O sistema tributário atual brasileiro penaliza principalmente a população mais pobre, formada majoritariamente por mulheres e negros, e uma reforma do setor precisa contemplar questões de gênero e raça. Essa foi a argumentação de economistas, ativistas e pesquisadores que participaram de audiência nesta terça-feira (18) do Grupo de Trabalho (GT) da Câmara que discute a reforma tributária.

A advogada Luiza Machado, mestre em direito pela Universidade Federal de Minas Gerais (UFMG) disse que as questões de raça e gênero não são historicamente contempladas em discussões sobre o sistema tributário. O que, segundo ela, motiva falhas no modelo, já que a tributação não é um fenômeno “neutro” que atinge de modo igual a todas as camadas da população. Ela mencionou o peso dos impostos em produtos destinados ao público feminino, como absorventes e bombas para coleta de leite materno, que é mais elevado do que o aplicado a itens como a cera para carros.

Machado e outras palestrantes da audiência contestaram uma das medidas em debate na reforma tributária, que é a adoção de um Imposto sobre Valor Agregado (IVA) de alíquota única, sem distinção de produtos e serviços e nem variação entre as diferentes regiões do Brasil. O IVA faz parte dos dois projetos para a reforma em debate no GT, as Propostas de Emenda à Constituição (PECs) 45/2019 e 110/2019, ambas focadas na extinção de impostos municipais, estaduais e federais. Segundo Machado, o modelo proposto pelas PECs “vai trazer redução de preços de carros e aumento dos preços de arroz e feijão”, o que ela considera impróprio.

A advogada Raquel Preto disse que a alíquota única tenderia a ter entre seus efeitos negativos o enfraquecimento de micro e pequenas empresas, já que a expectativa é de elevação dos tributos para o setor de serviços. Ela ressaltou que grande parte dos micro e pequenos empreendedores é formada por mulheres. “Nós vamos matar o setor de serviços com uma alíquota de 25%”, declarou, em referência a uma das hipóteses para fixação de alíquota em discussão na reforma.

Cashback é visto como alternativa positiva

Um elemento em debate na reforma que ganhou o apoio dos palestrantes desta terça é a criação do cashback, modelo pelo qual parte dos impostos pagos pela população mais pobre seria devolvido em dinheiro a essa mesma população. O auditor fiscal Giovanni Padilha, da Secretaria da Fazenda do Estado do Rio Grande do Sul e um dos criadores do sistema de cashback no estado, explicou que a medida se faz com base em dois alicerces, a lista dos beneficiários do Bolsa Família e do Cadastro Único, que são gerenciados pelo governo federal.
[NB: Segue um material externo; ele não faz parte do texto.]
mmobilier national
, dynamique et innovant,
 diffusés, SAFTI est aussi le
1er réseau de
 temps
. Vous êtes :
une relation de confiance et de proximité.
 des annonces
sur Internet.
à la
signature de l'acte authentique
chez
Segundo a diretora e cofundadora do Movimento “Pra ser justo”, Renata Mendes, o Brasil dispõe de elementos técnicos que permitem a implantação do cashback, como uma alta dose de informatização e um histórico de programas sociais. Ela ressaltou que o sistema, se efetivado, teria como principal base de beneficiários as mulheres e a população das regiões Norte e Nordeste, as mais carentes do país. Ela defendeu a aplicação do IVA com alíquota única e disse que a somatória de IVA e do cashback pode gerar a uma redução de desigualdade expressiva no Brasil.

Já a advogada Tathiane Piscitelli ressaltou que a implementação do cashback precisa ser feita com cautela para não excluir pessoas pobres que não se encaixariam em critérios rigorosos de pobreza, como os empregados com carteira assinada. Ela defendeu que a reforma mantenha a isenção de tributos nos produtos que formam a cesta básica.

Coordenador: reforma atual é “travessia”

O coordenador do GT da Reforma, deputado Reginaldo Lopes (PT-MG), disse considerar o projeto em debate uma “travessia” necessária para a obtenção de um sistema de impostos ainda mais justo, que repensaria o arco legal de tributação sobre patrimônio e renda. 

O foco em patrimônio e renda é cobrado por ativistas e parlamentares de esquerda; já a cúpula do GT, formada por Lopes e pelo relator Aguinaldo Ribeiro (PP-PB), tem dito que não é possível avançar nestes tópicos na discussão atual.

Lopes voltou a reconhecer que o texto final da reforma deverá incluir alíquotas diferenciadas para alguns setores, o que contraria as redações iniciais das PECs 110 e 45. Ele, porém, ressaltou que buscará que o benefício específico seja dado ao menor número possível de atividades e segmentos.